Could IR35 reform actually be of benefit to the North Sea offshore sector?
Posted on 2nd March 2019 by Phil Ainley
For all the fuss around IR35 over the past few years, the new legislation, which comes into effect in April 2020, could actually be of benefit to the North Sea offshore sector.
The offshore energy sector in the North Sea is widely thought to be one of the industry sectors that will be hit the hardest by the private sector IR35 reform legislation, purely because of the number of contractors engaged by the industry.
Many offshore contractors work through intermediaries, including Personal Service Companies (PSCs). The private sector IR35 reform will put the onus on the engager to determine the issue of whether a worker is operating inside IR35 or outside IR35.
North Sea companies will need to get their houses in order to ensure they avoid harsh tax penalties after the reform is rolled out in April 2020.
Retaining key staff on a permanent basis
The UK is an acknowledged world leader in many skills and technology areas. Those skills that UK contractors have are widely sought after globally, particularly in subsea engineering and production in other oil and gas fields.
Companies will no doubt be looking carefully at the make-up of their workforce and evaluating the value of their contractors to their business.
Business could be asking themselves, how many of our workforce are long-term contractors? Also, how would we, as a business, cope without their skills and services?
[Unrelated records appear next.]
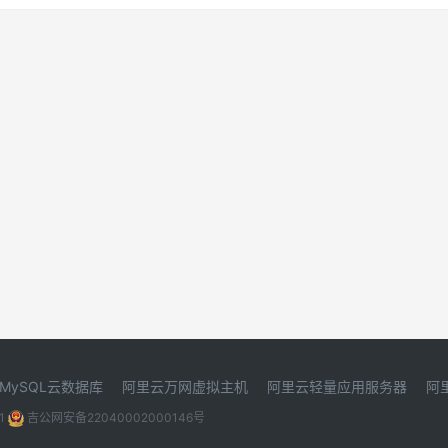
MySQL云数据库
阿里云万网虚拟主机
阿里云轻量应用服务器
阿
1
吉公网安备22040002000146号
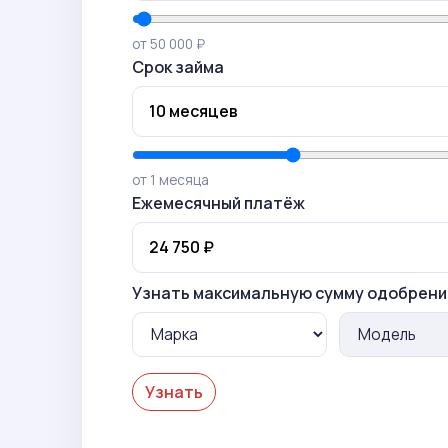
от 50 000 ₽
Срок займа
от 1 месяца
Ежемесячный платёж
Узнать максимальную сумму одобрени
Узнать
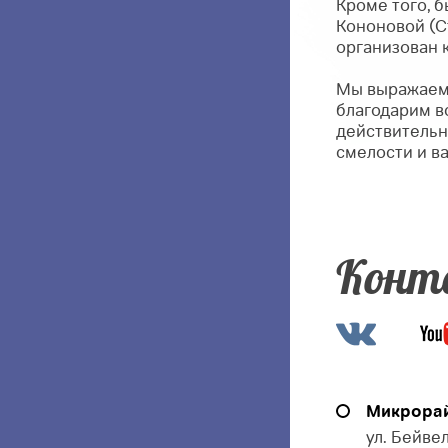
Кроме того, 
Кононовой (Ст
организован 
Мы выражаем 
благодарим в
действительн
смелости и ва
Конт
Микрорай
ул. Бейвел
Organisational and structural changes to North Sea companies to accommodate the private sector IR35 reform could see them look to retain the key skills of their long-term contractors on a permanent basis (thus making them employees).
This would not only retain invaluable skills in the offshore industry, but specifically retain those skills in the North Sea industry.
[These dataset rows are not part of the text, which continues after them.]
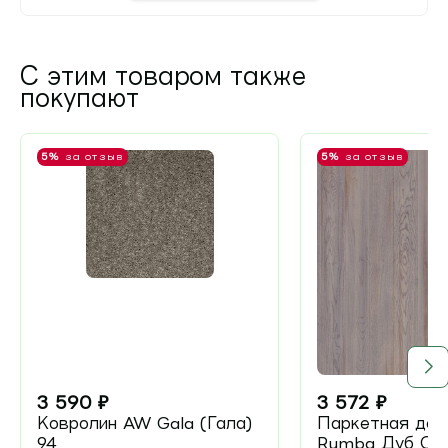
С этим товаром также
покупают
5%
за отзыв
5%
за отзыв
3 590
₽
3 572
₽
Ковролин AW Gala (Гала)
Паркетная доск
94
Rumba Дуб Об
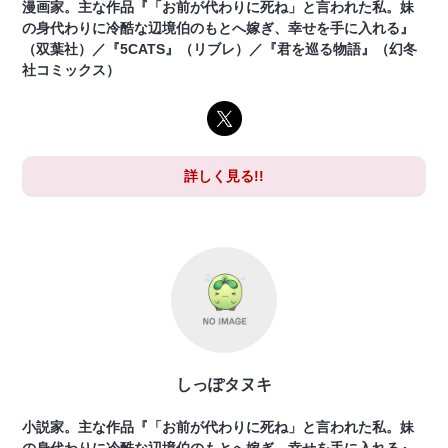
漫画家。主な作品『「お前が代わりに死ね」と言われた私。妹
の身代わりに冷酷な辺境伯のもとへ嫁ぎ、幸せを手に入れる』
（双葉社）／『5CATS』（リブレ）／『君を巡る物語』（幻冬
社コミックス）
詳しく見る!!
しっぽタヌキ
小説家。主な作品『「お前が代わりに死ね」と言われた私。妹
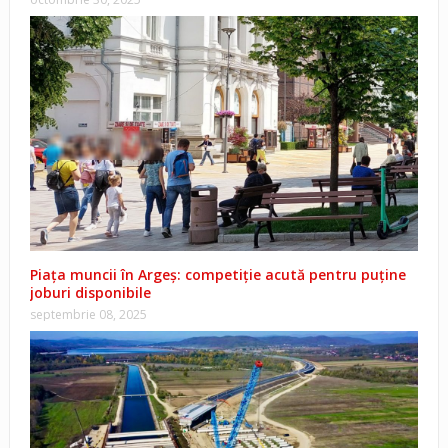
Piața muncii în Argeș: competiție acută pentru puține
joburi disponibile
septembrie 08, 2025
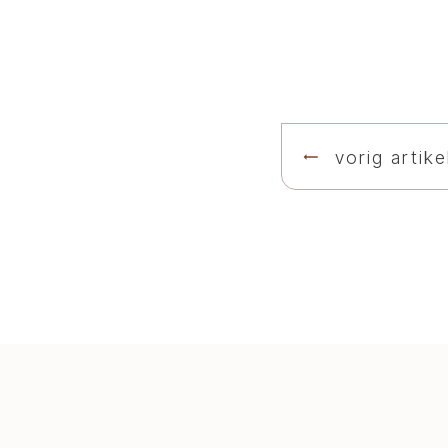
vorig artike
Why introduce private sector IR35 reform?
The private sector IR35 reform is expected to provide a massive boost to the Treasury’s coffers. According to the government’s own five-year forecast, the Treasury will receive an additional of £3bn of tax revenue by 2024 from the private sector IR35 roll-out.
The IR35 legislation will ensure that contractors who are deemed to be employees (as opposed to those working for PSCs) pay the correct amount of tax and National Insurance Contributions.
Overtime pay, number of hours worked, right of substitution, and whether or not the firm provides equipment for the contractor’s role will all need to be taken into account.
Firms who do not comply with the new legislation risk being subject to heavy penalties.
IR35 legislation has already been rolled out to the public sector in 2017, which has already generated an additional £550m in additional tax revenue for the Treasury.
Continued investment still needed in the North Sea
The North Sea industry, which is hugely important for the UK’s economy, is dominated by contractors. Fluctuating oil prices and the decommissioning of many offshore rigs has hit contractors hard in recent years. This has resulted in reduced working hours, rate cuts and even terminated contracts.
Ultimately, for the Treasury to really benefit from IR35 reform in the North Sea industry, it will need to continue to invest in the industry to safeguard its future.